▶ [Task]: From the data below, retype exactly the lines starting with the one that contains "left knee: (233, 616)" and ending with the one that contains "right eye: (810, 498)", both included.

▶ [Source material]:
Content starts

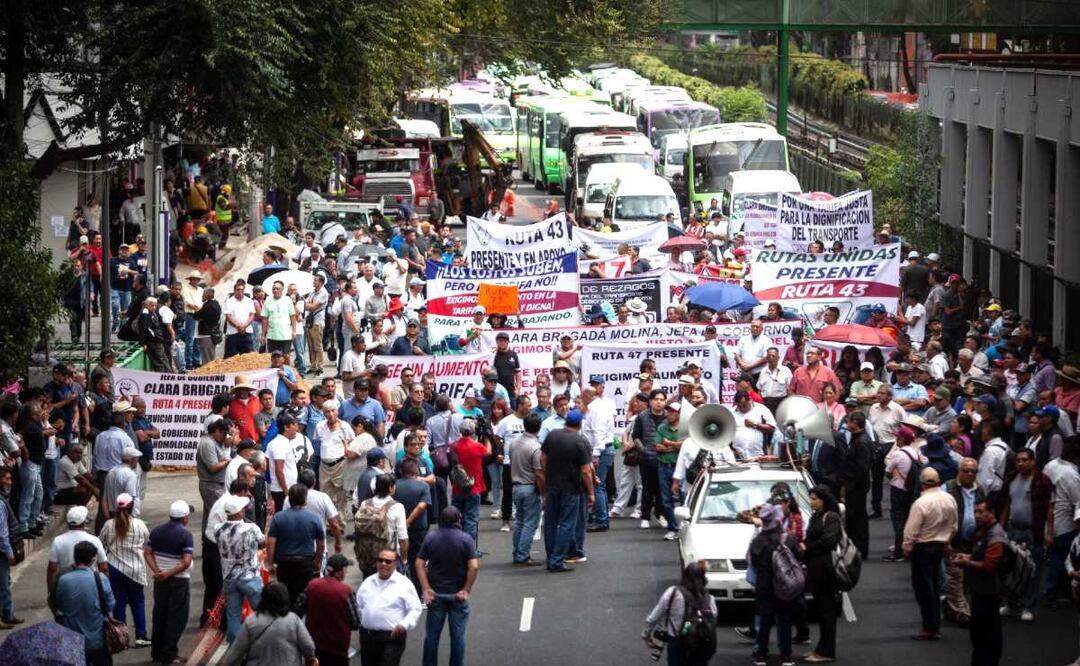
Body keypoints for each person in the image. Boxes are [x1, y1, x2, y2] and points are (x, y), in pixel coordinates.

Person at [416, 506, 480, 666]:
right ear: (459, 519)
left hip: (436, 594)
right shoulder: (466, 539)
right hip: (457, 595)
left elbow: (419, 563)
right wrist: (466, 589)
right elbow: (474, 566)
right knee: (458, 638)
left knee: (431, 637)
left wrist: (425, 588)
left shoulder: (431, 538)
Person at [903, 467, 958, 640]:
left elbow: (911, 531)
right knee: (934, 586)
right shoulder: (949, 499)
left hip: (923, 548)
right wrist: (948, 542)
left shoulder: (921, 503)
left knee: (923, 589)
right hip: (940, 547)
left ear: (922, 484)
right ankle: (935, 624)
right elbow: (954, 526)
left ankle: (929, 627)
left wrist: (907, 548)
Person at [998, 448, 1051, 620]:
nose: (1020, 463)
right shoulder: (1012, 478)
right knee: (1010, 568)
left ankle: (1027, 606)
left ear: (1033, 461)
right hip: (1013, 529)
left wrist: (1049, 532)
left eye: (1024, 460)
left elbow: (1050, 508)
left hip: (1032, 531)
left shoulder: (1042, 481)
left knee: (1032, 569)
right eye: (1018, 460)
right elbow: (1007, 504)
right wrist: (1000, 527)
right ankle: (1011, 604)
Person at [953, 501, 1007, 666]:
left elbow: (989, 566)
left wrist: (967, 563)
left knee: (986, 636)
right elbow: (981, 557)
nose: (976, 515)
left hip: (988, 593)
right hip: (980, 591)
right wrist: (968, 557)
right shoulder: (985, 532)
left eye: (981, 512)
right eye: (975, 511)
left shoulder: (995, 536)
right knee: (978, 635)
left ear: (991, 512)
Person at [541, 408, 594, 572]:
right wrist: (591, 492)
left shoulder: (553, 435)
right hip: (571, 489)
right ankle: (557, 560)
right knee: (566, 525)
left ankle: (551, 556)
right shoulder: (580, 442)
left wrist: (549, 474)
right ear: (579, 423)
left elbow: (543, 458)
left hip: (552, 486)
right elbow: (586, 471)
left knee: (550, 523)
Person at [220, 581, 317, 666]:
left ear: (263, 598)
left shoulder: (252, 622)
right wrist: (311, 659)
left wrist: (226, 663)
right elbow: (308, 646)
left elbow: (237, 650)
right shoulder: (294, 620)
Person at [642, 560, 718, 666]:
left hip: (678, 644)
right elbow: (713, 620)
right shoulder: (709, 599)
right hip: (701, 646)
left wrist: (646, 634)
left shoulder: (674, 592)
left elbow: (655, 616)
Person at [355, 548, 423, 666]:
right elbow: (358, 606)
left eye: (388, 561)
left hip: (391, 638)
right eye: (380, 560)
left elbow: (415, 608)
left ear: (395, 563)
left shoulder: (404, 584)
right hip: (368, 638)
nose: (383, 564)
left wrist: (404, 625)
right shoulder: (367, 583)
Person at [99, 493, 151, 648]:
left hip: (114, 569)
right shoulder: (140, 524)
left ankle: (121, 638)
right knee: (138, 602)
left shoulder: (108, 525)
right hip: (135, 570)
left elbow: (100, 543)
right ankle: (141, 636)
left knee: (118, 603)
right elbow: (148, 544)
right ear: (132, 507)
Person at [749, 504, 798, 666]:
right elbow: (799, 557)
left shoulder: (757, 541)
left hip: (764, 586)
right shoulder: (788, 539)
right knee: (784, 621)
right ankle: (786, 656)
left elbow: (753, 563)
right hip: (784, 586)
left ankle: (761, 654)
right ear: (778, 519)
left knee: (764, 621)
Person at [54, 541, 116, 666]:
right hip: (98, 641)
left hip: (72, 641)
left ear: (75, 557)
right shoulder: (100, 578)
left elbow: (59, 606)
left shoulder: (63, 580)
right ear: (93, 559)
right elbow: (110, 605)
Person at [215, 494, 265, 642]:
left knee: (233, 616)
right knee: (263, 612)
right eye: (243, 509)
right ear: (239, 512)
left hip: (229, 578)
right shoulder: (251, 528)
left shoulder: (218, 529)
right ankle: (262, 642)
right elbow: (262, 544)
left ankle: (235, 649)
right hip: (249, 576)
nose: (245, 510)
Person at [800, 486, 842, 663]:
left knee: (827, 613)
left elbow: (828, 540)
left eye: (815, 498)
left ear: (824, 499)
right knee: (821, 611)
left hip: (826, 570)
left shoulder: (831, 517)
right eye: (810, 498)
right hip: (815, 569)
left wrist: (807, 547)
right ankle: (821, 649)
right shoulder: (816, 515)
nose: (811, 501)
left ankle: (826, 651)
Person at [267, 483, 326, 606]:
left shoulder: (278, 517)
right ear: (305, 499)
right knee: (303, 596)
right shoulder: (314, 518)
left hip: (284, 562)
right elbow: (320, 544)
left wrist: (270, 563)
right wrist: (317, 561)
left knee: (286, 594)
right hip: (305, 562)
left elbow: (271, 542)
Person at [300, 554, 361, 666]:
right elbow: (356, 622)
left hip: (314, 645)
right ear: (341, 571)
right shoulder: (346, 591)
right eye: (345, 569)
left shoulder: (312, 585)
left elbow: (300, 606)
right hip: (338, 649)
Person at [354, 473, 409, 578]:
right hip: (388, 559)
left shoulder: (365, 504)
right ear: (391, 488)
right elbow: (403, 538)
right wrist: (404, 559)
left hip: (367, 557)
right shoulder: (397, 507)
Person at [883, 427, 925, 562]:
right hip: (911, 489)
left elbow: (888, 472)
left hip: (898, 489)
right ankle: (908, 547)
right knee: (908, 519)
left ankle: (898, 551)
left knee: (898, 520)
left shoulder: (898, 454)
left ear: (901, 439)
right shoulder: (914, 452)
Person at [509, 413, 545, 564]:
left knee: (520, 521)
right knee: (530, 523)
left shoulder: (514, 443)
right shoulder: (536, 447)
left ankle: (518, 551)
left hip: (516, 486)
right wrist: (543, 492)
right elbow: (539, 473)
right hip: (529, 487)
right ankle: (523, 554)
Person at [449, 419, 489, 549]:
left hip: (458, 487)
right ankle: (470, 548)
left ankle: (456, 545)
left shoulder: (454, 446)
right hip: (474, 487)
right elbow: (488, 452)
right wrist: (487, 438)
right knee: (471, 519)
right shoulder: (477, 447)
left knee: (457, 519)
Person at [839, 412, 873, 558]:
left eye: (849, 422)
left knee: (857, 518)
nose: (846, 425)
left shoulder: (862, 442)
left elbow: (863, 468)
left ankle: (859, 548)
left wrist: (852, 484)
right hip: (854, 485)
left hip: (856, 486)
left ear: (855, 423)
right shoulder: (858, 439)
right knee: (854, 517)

Content ends

▶ [Written response]:
left knee: (233, 616)
right knee: (263, 612)
right eye: (243, 509)
right ear: (239, 512)
left hip: (229, 578)
right shoulder: (251, 528)
left shoulder: (218, 529)
right ankle: (262, 642)
right elbow: (262, 544)
left ankle: (235, 649)
right hip: (249, 576)
nose: (245, 510)
Person at [800, 486, 842, 663]:
left knee: (827, 613)
left elbow: (828, 540)
left eye: (815, 498)
left ear: (824, 499)
right knee: (821, 611)
left hip: (826, 570)
left shoulder: (831, 517)
right eye: (810, 498)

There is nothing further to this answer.